Улыбка сбежала с губ дракона, и он посмотрел на меня неожиданно серьезно и строго.

— Я просто хочу быть с тобой, — спокойно сказал он, как само собой разумеющееся.

— И ты так долго об этом раздумывал? — вырвалось у меня.

— Послушай, я дракон, и у меня своя жизнь, своя работа. Но ведь у тебя тоже! Разве это помешает нам быть вместе, если мы этого хотим?

Отведя взгляд, я рассеянно погладила ворсистую ткань кресла…

От Шемитта пахло веточками сосны, разогретыми на солнце капельками смолы и ароматным дымком — так знакомо, что слезы наворачивались на глаза. В моей гостиной он казался инородным телом, чужой и одновременно такой близкий…

За последние дни я свыклась с мыслью, что между нами все кончено, а теперь он вдруг переворачивает с ног на голову. Впрочем, он ведь не замуж меня зовет! А остальное давно решено. Пусть на кухне сердито гремит кастрюлями Нат (он терпеть не может Шемитта), пусть я всегда буду на втором месте после драконьих дел, пусть Шемитт своеволен и непредсказуем, как лесной пожар…

Подняв взгляд на него, я улыбнулась.

— Ты останешься на ночь?

Его ответная улыбка получилась откровенно хищной…

И жизнь потекла своим чередом. Торопливая суета будней сменялась выходными, которые я проводила у Шемитта. Мы избегали встречаться у меня, так как Нат никак не мог смириться с таким поворотом и опустился до мелких пакостей вроде «случайного» пятна на рубашке дракона.

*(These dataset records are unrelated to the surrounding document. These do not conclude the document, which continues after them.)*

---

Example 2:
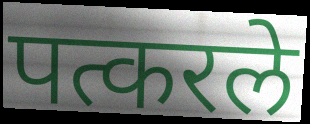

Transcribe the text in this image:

पत्करले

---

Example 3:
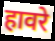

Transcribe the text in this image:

हावरे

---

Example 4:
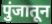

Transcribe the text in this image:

पुंजातून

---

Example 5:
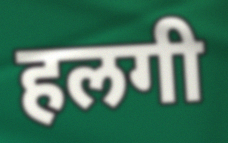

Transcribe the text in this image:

हलगी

О причинах домовой не говорил, отделываясь односложным «я не нарочно», во что верилось с трудом. Конечно, это изрядно огорчало, но пришлось смириться.

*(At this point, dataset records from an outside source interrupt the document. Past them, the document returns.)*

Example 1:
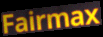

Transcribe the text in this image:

Fairmax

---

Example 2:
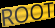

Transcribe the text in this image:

ROOT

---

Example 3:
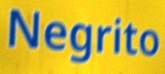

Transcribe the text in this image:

Negrito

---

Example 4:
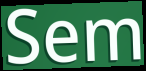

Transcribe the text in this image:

Sem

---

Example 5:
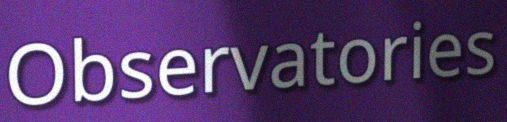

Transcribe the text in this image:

Observatories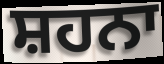
ਸ਼ਹਨਾ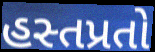
હસ્તપ્રતોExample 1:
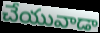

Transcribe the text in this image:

చేయువాడా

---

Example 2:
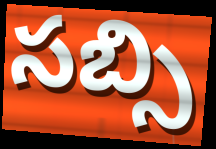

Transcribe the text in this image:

సబ్సి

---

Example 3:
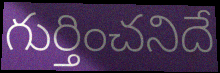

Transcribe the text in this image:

గుర్తించనిదే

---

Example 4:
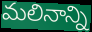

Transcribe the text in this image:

మలినాన్ని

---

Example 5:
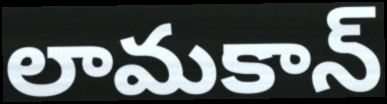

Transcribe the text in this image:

లామకాన్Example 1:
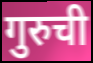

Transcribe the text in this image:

गुरुची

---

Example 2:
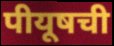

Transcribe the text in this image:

पीयूषची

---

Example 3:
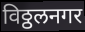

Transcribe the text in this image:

विठ्ठलनगर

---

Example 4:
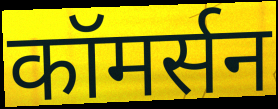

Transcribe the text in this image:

कॉमर्सन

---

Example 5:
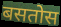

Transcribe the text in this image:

बसतोसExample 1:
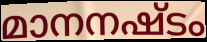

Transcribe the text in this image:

മാനനഷ്ടം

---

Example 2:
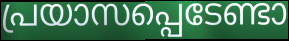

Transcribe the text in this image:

പ്രയാസപ്പെടേണ്ടാ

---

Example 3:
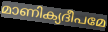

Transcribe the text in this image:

മാണിക്യദീപമേ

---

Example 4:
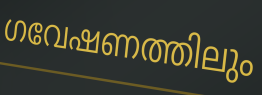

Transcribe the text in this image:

ഗവേഷണത്തിലും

Мы с Шемиттом объездили вдоль и поперек Вилийские горы, несколько раз летали на охотничий остров, ходили в гости. Разумеется, в его пещере я тоже потихоньку обживалась, притом обошлось без споров, кому мыть посуду и почему разбросаны носки.

В общем, в моей личной жизни наконец-то все уладилось…

Как ни странно, бурные выходные нисколько не утомляли, наоборот, придавали сил.

Словно полностью заряженная батарейка, я была полна энергии и с новыми силами набрасывалась на дела.

Также приходилось много внимания уделять родителям: Тони все-таки уехала и они очень из-за этого переживали. Мы с братом старались всеми возможными способами демонстрировать им свою любовь, понимая, как тяжело смириться, что последний птенец вылетел из родительского гнезда.

Так пролетел месяц.

Рассмотрение дела Ральдины Ранссон было назначено на октябрь и вот мы ожидали в коридоре вызова на заседание.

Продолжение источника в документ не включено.